## SET TASK
From the text on ocean acidification, write out word for word the section that begins at the words "The Southern Ocean contains" and stops after "in the ocean.".

Ocean research has shown that about half of all the carbon dioxide (CO2) released by human activities is now found in the world’s oceans and that the Southern Ocean absorbs about 40% of this. As CO2 continues to dissolve in the ocean it increases ocean acidity, making it harder for some marine organisms to form shells. These ecological changes in turn reduce the capacity of the ocean to absorb CO2.

The Southern Ocean contains more CO2 than other oceans because cooler water absorbs more CO2 than warmer water. Thus, the impacts of ocean acidification will appear first in the Southern Ocean.

How does the water change?

When (CO2) dissolves in water (H2O) it forms carbonic acid (H2CO3) — the same weak acid found in carbonated drinks. Increasing levels of carbonic acid interfere with the formation of calcium carbonate (CaCO3), a major structural component of the shells of many important planktonic organisms (free-floating marine plants, animals and microbes ranging in size from microscopic to several centimetres). Increasing acidity also affects the availability of nutrients in the ocean.

What effect will ocean acidification have?

As it becomes more difficult for calcium carbonate to form, it will become more difficult for some planktonic organisms to form shells. If their shells are thinner and/or deformed, the organisms may be unable to function properly. Many of these organisms are key components of the food chain — important in the diets of krill, fish, squid, penguins, seals and whales. They are also important in the removal of carbon from surface waters to the deep ocean and the release of oxygen into the air. Important metabolic processes, such as respiration in fish, may also be impaired by the acidity, as lowering the pH reduces the efficiency of oxygen exchange in their gills.

What organisms will be affected?

In the Southern Ocean and other open-ocean ecosystems, calcifying organisms affected will include snail-like molluscs called ‘pteropods', abundant, single-celled algae called ‘coccolithophorids’ and protozoan ‘foraminifera'. Changes in microbial populations are likely to flow on to dependent species throughout the food chain. In tropical coastal ecosystems coral reefs, comprised of colonies of small animals that secrete calcium carbonate skeletons, are also at risk.

How acidic will the oceans get?

## AVAILABLE DATA
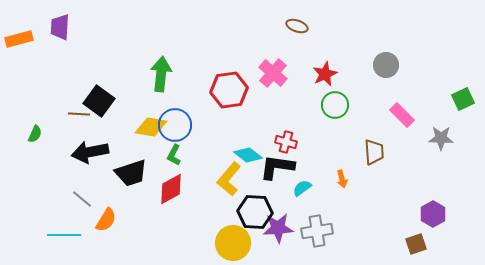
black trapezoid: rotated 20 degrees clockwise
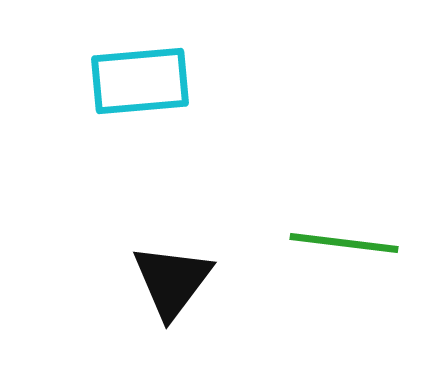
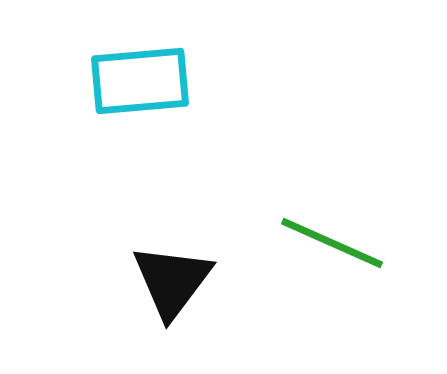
green line: moved 12 px left; rotated 17 degrees clockwise
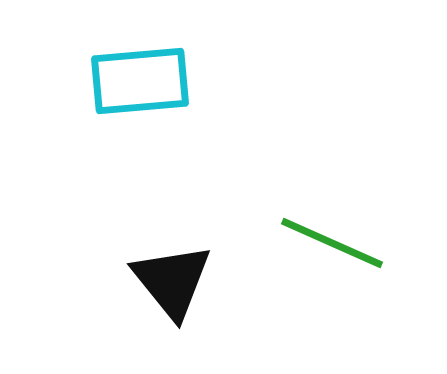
black triangle: rotated 16 degrees counterclockwise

## PROBLEM SOLUTION
The Southern Ocean contains more CO2 than other oceans because cooler water absorbs more CO2 than warmer water. Thus, the impacts of ocean acidification will appear first in the Southern Ocean.

How does the water change?

When (CO2) dissolves in water (H2O) it forms carbonic acid (H2CO3) — the same weak acid found in carbonated drinks. Increasing levels of carbonic acid interfere with the formation of calcium carbonate (CaCO3), a major structural component of the shells of many important planktonic organisms (free-floating marine plants, animals and microbes ranging in size from microscopic to several centimetres). Increasing acidity also affects the availability of nutrients in the ocean.